Perhaps the governor was citing the city's overturned ordinance that used to prohibit "homosexuality." Not The Bee wrote an extensive article showing how the Murfreesboro City Council had already removed that language from the city code, which begs the question: Why would Gavin Newsom, who apparently hates disinformation, peddle in such a lie? Did he really not do his research, or is it something else?
Does Gavin Newsom believe only the LGBT community commits these offenses and therefore is the sole focus of any law banning such transgressions? Is it not dehumanizing gay people to read a ban on "public indecency" as a ban on gay people? How poorly must you think of a community of individuals to equate their very existence with lewdness? How do we not see this comment as morally repugnant as when President Biden insulted all black people by saying, "Poor kids are just as bright as white kids."

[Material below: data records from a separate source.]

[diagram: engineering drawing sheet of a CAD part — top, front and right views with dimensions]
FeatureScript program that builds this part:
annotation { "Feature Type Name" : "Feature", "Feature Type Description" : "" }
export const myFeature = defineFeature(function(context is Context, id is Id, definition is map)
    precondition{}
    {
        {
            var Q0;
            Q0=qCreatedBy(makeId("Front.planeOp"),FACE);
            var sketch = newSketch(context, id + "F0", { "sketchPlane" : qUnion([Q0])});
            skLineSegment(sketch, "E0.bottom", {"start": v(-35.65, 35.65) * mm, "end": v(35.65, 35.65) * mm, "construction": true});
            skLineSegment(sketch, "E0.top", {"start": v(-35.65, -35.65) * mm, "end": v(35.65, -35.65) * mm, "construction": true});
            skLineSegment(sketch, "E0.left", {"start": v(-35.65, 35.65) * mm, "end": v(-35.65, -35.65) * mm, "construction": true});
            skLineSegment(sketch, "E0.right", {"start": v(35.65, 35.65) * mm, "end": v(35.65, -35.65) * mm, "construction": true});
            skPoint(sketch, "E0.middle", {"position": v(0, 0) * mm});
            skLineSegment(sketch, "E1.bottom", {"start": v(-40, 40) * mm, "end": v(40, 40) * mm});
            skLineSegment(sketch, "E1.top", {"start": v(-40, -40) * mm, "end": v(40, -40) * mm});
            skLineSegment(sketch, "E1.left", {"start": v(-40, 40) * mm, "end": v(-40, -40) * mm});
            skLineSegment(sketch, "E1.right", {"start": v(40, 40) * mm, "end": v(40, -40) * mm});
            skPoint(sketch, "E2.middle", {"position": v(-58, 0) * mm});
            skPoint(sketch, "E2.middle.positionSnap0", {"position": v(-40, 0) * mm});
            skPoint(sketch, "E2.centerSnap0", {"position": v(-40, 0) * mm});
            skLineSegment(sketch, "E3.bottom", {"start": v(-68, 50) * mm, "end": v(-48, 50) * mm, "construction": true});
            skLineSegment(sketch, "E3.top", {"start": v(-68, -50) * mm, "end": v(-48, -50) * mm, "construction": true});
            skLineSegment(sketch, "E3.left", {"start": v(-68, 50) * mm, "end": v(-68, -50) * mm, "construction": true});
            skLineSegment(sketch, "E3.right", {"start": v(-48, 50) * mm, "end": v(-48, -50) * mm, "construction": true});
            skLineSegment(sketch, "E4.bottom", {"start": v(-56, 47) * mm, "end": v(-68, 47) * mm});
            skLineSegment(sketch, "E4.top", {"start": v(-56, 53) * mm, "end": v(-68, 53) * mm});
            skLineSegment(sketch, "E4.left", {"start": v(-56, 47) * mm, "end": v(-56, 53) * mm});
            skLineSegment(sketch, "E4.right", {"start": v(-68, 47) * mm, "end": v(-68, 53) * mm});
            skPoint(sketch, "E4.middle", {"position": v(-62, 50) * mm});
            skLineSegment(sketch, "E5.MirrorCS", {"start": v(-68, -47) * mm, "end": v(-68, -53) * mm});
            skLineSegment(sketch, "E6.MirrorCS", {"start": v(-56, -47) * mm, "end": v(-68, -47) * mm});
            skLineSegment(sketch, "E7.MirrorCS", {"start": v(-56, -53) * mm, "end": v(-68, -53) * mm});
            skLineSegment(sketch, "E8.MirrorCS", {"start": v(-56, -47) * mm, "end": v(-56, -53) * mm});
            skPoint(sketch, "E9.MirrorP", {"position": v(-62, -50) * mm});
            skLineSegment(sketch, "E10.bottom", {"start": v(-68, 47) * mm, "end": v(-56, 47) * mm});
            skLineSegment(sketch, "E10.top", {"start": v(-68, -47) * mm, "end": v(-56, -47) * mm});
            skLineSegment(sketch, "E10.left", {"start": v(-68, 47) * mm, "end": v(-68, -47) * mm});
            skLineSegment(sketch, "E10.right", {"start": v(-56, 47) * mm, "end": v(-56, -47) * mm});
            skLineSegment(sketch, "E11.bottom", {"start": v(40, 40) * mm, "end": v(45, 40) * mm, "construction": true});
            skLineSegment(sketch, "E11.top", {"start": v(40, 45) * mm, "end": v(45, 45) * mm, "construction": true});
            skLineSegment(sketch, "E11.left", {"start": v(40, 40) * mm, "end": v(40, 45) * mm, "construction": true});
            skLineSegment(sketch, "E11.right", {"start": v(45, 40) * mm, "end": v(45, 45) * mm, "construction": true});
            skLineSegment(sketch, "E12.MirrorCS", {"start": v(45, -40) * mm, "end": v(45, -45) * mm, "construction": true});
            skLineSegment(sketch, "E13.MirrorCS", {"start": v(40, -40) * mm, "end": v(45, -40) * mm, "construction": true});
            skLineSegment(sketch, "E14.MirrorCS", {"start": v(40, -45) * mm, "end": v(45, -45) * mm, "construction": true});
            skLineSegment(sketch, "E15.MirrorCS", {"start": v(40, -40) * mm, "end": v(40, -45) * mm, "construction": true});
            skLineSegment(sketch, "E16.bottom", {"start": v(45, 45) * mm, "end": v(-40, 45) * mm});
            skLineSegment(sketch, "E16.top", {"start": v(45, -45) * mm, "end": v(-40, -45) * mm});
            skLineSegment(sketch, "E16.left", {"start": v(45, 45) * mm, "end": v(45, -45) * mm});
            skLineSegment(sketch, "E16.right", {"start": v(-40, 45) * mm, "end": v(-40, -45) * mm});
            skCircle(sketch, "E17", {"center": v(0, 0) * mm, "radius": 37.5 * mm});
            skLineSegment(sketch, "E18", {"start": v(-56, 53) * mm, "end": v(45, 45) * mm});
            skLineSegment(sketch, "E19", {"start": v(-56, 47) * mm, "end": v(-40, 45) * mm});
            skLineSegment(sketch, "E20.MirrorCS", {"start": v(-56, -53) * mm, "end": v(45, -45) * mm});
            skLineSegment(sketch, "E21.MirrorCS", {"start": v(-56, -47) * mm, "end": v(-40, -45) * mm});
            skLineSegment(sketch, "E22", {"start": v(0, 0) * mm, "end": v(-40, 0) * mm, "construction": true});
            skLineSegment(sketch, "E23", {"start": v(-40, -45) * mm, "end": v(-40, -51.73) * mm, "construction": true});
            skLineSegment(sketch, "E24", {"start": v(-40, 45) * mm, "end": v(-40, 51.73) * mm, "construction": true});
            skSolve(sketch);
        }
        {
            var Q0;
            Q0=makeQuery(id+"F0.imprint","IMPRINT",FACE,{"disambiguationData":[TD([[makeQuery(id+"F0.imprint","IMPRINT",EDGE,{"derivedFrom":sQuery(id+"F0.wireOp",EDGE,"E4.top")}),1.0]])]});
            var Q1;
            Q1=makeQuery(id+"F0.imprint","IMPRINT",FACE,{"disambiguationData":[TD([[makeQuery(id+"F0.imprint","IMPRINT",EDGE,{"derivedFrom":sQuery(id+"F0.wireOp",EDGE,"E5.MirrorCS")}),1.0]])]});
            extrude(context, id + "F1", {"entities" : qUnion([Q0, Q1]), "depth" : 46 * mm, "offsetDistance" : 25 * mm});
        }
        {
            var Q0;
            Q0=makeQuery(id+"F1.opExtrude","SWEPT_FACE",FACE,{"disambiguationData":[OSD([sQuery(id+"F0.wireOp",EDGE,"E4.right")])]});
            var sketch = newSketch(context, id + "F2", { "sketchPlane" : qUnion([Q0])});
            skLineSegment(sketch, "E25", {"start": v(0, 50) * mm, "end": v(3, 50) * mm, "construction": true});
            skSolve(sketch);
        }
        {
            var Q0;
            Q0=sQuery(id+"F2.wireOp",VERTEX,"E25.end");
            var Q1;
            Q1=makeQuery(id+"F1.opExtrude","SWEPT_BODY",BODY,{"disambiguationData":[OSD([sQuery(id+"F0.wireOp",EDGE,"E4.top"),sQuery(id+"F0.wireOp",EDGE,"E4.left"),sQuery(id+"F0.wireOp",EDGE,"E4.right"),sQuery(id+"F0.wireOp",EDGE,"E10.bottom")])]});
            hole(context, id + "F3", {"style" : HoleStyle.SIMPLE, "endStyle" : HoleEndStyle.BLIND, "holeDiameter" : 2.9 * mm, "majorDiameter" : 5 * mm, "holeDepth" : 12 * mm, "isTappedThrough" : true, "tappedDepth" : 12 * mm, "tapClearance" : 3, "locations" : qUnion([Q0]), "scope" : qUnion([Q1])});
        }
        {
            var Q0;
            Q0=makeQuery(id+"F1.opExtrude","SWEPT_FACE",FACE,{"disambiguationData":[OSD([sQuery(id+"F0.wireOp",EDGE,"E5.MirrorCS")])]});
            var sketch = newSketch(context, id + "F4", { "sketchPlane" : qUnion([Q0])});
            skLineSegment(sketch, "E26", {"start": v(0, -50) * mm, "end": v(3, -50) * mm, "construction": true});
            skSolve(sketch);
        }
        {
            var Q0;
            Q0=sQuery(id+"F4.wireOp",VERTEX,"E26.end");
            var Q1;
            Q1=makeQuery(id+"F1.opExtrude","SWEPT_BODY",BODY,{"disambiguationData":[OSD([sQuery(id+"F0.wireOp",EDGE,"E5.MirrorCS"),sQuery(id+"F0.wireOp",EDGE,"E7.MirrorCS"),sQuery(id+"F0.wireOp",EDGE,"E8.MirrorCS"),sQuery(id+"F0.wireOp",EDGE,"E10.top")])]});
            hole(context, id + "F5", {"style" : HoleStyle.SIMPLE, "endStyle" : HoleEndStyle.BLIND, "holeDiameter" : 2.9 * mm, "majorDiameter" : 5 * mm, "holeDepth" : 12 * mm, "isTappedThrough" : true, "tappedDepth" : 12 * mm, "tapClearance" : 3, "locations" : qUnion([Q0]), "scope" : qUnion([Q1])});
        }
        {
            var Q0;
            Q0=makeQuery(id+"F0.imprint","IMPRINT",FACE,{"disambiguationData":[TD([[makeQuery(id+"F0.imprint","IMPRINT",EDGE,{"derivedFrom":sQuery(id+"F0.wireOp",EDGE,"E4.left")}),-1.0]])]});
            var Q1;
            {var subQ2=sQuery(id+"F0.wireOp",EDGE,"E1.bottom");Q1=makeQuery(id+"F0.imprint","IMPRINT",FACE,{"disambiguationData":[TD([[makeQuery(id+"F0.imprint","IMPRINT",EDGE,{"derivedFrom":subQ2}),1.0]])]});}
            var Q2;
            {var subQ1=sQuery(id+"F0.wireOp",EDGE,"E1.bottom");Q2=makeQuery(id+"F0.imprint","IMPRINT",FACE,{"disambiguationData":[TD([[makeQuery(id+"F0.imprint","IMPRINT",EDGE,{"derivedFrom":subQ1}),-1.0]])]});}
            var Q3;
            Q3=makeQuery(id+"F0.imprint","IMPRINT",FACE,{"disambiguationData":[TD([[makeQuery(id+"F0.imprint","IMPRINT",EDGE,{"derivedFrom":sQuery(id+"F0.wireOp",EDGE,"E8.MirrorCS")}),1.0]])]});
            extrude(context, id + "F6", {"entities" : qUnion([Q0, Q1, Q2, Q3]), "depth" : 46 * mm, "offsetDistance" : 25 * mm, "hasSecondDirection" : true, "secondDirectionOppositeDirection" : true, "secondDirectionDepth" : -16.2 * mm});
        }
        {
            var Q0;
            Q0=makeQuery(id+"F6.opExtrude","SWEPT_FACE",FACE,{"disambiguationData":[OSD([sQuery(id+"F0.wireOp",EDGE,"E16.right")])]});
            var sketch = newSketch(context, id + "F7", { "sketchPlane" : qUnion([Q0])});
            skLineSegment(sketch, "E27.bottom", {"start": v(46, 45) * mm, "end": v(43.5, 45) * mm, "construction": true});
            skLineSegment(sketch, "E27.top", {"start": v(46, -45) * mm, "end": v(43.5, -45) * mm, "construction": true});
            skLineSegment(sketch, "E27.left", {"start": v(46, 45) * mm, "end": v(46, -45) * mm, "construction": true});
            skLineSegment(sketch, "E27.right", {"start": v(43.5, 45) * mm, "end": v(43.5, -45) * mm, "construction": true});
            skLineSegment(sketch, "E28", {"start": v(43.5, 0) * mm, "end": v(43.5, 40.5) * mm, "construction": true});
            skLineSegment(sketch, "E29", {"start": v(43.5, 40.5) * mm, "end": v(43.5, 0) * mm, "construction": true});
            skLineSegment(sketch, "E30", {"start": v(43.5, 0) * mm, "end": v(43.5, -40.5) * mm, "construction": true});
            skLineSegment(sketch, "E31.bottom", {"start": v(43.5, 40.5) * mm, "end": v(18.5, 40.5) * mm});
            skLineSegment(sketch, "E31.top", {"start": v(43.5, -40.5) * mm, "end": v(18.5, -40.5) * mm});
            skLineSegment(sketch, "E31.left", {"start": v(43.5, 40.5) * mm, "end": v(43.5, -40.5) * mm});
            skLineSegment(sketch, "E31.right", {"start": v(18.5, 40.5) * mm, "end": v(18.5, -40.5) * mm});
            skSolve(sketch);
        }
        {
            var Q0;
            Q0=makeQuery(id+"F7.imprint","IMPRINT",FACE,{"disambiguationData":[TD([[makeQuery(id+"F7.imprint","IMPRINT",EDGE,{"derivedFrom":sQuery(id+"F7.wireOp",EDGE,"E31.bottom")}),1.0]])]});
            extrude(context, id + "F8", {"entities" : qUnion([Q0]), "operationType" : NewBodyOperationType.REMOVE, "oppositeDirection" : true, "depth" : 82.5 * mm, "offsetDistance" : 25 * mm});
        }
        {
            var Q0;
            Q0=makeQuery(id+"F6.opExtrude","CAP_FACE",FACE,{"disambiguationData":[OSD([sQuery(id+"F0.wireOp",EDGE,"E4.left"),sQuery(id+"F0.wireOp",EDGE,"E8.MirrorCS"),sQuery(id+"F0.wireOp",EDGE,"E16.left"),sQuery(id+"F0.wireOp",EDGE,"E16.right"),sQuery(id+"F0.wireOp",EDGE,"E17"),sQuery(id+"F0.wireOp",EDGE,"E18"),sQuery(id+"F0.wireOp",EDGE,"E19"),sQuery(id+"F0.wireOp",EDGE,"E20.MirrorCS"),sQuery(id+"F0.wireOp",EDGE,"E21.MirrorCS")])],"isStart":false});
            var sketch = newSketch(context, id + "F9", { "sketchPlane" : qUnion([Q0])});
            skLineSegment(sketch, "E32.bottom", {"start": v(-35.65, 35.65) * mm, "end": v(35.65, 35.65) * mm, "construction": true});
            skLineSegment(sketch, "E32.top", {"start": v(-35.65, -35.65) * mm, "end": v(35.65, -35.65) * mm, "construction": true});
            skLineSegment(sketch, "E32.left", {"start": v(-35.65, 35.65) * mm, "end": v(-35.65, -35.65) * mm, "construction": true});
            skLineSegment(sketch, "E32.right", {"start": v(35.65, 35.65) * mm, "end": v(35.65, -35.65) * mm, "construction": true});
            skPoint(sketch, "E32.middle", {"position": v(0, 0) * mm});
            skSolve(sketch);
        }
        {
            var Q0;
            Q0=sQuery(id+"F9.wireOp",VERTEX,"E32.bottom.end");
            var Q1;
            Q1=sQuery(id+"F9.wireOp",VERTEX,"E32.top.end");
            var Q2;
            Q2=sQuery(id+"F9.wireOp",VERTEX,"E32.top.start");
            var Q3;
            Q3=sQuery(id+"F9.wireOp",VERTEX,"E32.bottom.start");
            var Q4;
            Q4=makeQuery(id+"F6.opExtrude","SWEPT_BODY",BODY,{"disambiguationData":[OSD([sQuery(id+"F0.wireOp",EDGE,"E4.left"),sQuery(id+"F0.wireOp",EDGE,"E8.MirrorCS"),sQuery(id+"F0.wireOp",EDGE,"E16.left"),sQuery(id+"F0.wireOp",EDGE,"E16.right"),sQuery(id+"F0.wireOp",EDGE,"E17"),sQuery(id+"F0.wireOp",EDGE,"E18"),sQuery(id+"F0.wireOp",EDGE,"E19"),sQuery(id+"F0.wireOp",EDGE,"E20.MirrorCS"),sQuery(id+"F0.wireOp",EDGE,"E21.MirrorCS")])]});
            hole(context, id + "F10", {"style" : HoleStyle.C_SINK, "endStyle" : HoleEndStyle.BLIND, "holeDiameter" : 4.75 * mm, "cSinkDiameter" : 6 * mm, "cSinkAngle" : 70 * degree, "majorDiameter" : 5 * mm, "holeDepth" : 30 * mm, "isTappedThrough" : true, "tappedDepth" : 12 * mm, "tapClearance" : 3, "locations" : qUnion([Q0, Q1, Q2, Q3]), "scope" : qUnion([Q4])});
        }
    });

Add to all this the visceral reactions from LGBT allies when Moms for Liberty groups successfully remove literary pornography from elementary school libraries and you can't help but see why so many of us tire of facing baseless, slanderous accusations from such quarters.
Do we Christians always do a good job of expressing our convictions to gay people in a loving way? No, we don't. But if you're looking for the dehumanizing, hateful crowd, I'd start with the progressive folks who seem to think gay people are nothing but a bunch of sexual miscreants and exhibitionists.